Now, with the more precise description: Yes, there is also a ground effect for the plane flying below a hypothetical ceiling. Of course, it would help if the vertical tail would not stick up, for minimum distance and maximum effect. Just as the ground stops the downward movement of the wake, a ceiling will prevent air from filling the space left by the downward movement of the wake, so the wake will stick to the ceiling. Call it the ceiling effect, if you will. In both cases the induced drag drops and the center of pressure moves a bit backwards. I wager to predict that the drag reduction over distance relative to wing chord is the same as in "regular" ground effect.

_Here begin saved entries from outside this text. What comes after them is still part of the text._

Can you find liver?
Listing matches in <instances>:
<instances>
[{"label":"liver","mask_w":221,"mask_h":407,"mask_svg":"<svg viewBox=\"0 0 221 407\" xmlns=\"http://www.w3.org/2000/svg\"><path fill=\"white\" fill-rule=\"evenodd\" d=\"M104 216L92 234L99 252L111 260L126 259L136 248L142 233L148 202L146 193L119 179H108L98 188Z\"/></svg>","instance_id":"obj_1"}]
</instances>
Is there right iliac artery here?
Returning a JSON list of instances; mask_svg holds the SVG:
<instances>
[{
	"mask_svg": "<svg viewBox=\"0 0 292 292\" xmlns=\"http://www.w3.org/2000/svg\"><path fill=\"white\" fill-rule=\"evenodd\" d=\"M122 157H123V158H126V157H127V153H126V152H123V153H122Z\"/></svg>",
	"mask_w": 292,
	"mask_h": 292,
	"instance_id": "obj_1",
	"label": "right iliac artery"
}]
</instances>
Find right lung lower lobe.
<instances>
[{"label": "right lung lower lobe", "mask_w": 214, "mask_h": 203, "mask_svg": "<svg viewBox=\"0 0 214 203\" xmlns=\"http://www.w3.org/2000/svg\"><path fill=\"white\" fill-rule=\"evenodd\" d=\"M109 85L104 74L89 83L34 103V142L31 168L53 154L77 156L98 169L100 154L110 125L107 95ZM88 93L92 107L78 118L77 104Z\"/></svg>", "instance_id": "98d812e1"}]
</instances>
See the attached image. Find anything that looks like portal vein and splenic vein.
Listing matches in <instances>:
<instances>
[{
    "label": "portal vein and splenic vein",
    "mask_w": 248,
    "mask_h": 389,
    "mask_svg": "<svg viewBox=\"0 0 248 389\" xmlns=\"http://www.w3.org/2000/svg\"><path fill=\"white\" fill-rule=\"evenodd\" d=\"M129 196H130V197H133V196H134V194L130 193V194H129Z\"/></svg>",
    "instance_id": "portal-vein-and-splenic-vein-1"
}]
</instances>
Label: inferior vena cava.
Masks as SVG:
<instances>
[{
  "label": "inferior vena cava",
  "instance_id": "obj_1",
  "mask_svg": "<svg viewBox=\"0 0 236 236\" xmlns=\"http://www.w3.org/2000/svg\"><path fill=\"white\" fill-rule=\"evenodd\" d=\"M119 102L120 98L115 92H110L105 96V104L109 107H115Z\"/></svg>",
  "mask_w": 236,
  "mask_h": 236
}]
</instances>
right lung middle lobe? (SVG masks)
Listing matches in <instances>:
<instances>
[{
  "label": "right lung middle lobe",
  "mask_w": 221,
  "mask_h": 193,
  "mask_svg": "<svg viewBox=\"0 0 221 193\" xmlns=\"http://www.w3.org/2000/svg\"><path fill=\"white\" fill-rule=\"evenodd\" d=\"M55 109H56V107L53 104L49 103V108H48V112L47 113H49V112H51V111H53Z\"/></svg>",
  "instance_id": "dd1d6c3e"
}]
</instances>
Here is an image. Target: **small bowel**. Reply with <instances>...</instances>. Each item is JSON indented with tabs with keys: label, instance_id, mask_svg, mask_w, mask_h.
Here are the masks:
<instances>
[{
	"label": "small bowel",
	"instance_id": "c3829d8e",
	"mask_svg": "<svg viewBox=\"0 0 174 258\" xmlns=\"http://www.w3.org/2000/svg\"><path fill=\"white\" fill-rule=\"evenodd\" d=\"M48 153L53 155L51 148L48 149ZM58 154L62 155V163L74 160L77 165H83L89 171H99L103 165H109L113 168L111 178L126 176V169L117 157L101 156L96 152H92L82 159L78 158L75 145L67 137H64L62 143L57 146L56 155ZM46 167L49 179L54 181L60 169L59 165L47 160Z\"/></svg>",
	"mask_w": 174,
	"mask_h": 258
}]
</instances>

Proof: Fly a model helicopter indoors and get it up to the ceiling. You will notice that it will get stuck there and needs much less power to stay airborne. The rotor blades are like wings, and due to the rotor position on top of the craft, the ground effect is very noticeable. In order to get the helicopter unstuck you must reduce power a lot, such that the helicopter will drop like a stone.
In CFD, this can readily be proven by using the trick described above, only now with both wings / airplanes flying inverted to their original orientation for the ground effect calculation.